Data listing below:
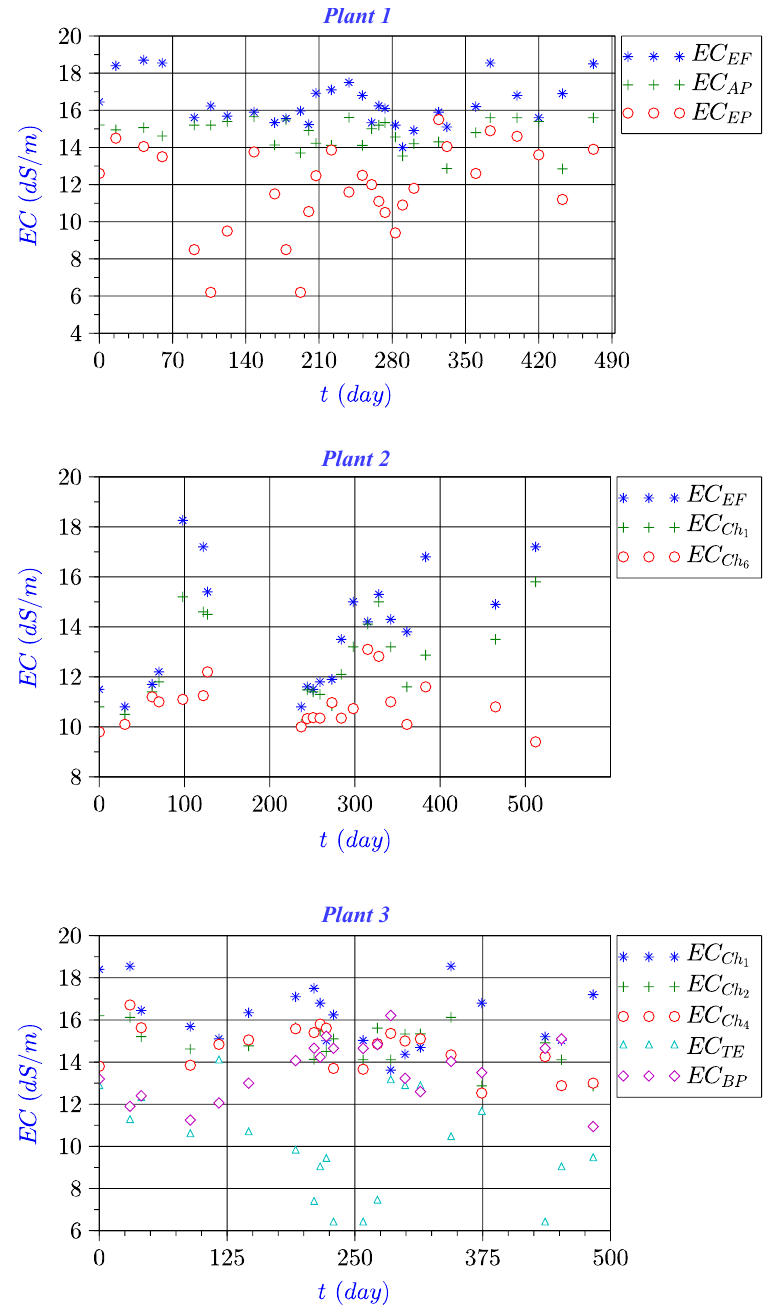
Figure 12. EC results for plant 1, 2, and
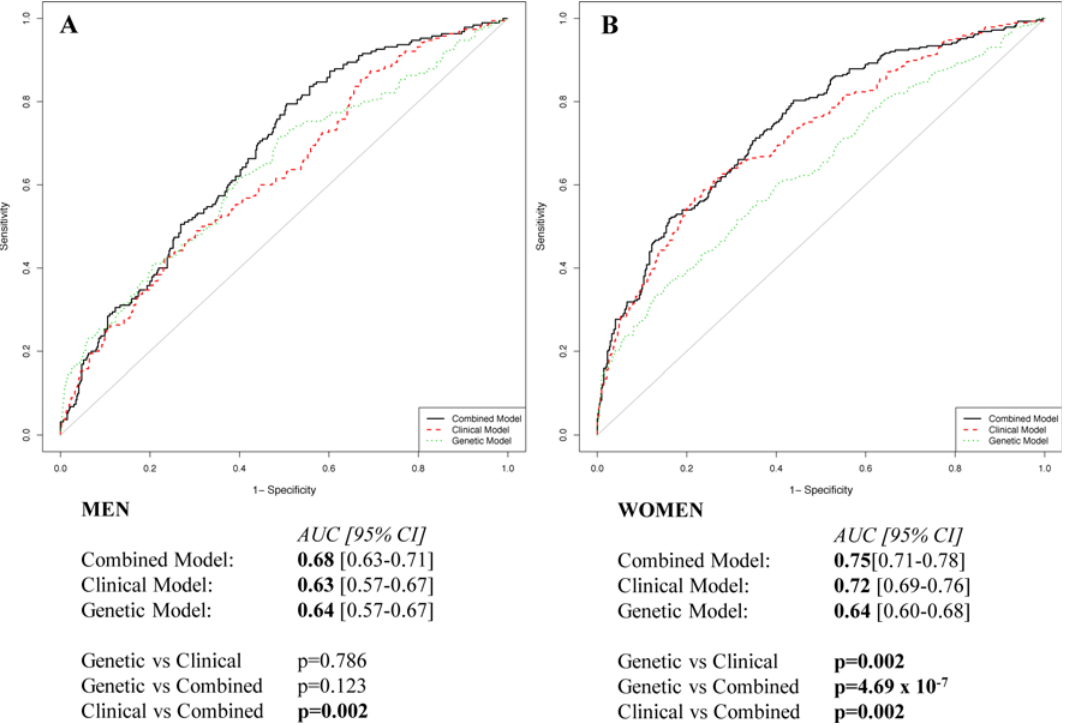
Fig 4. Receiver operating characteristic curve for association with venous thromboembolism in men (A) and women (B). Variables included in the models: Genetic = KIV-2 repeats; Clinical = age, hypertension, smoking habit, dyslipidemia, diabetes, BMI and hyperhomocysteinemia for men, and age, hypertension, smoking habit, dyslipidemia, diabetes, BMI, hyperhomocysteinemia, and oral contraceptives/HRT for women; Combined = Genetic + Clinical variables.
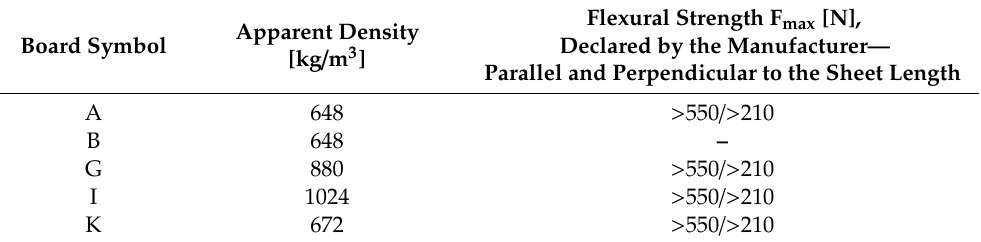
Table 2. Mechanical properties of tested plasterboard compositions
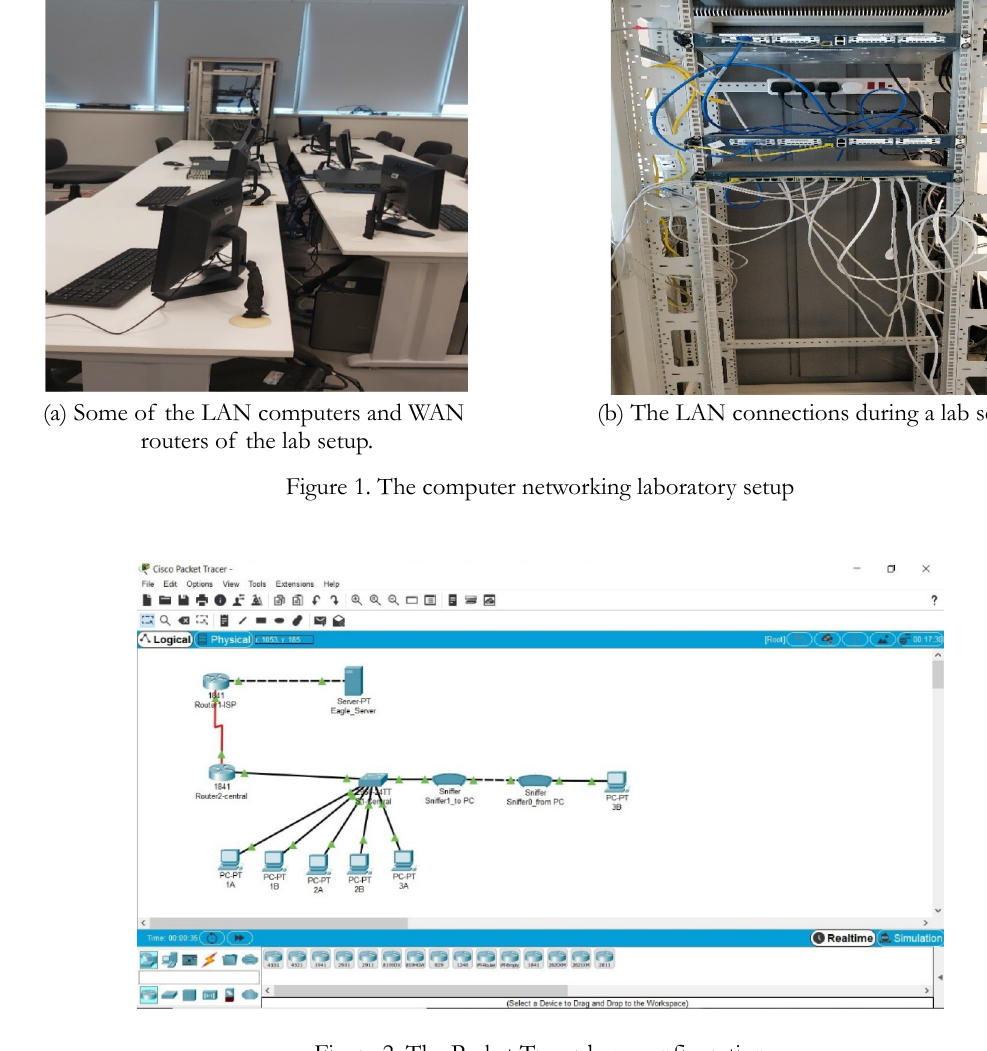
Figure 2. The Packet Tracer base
End of Data listing.
Data listing below:
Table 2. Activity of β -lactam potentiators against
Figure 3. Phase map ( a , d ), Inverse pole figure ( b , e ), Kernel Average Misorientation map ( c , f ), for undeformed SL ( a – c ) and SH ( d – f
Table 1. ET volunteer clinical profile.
End of Data listing.
Data listing below:
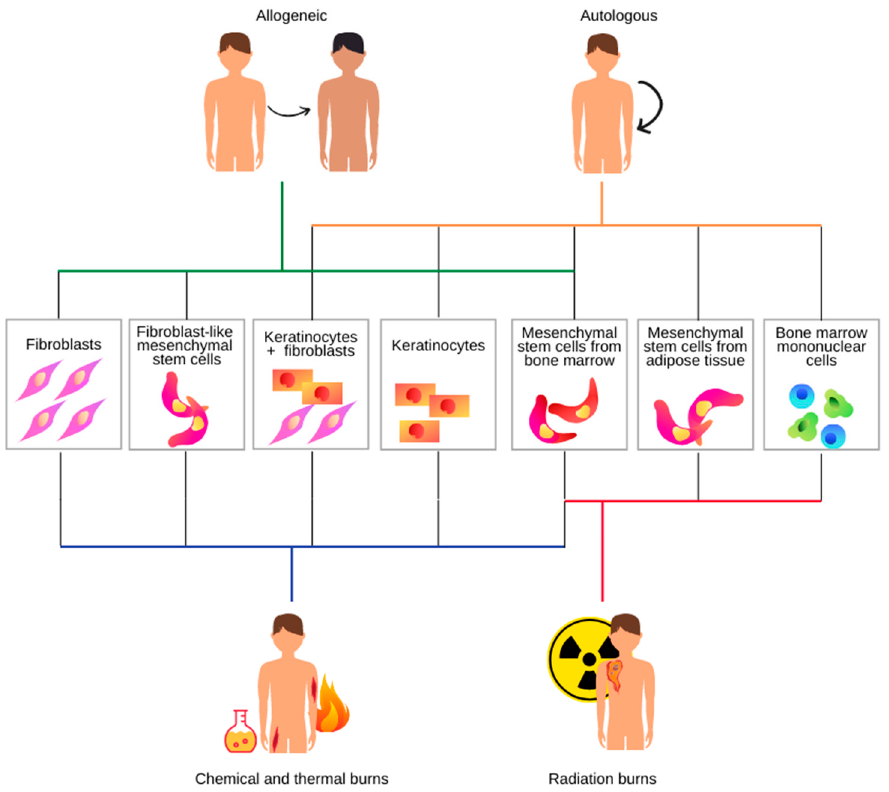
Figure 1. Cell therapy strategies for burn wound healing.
End of Data listing.
**Exercise aim**
In the listing above, locate the line containing "Figure 3. Phase" and the line containing "Table 1. ET volunteer clinical profile.", then transcribe both and every line between them verbatim.

**Reply**
Figure 3. Phase map ( a , d ), Inverse pole figure ( b , e ), Kernel Average Misorientation map ( c , f ), for undeformed SL ( a – c ) and SH ( d – f
Table 1. ET volunteer clinical profile.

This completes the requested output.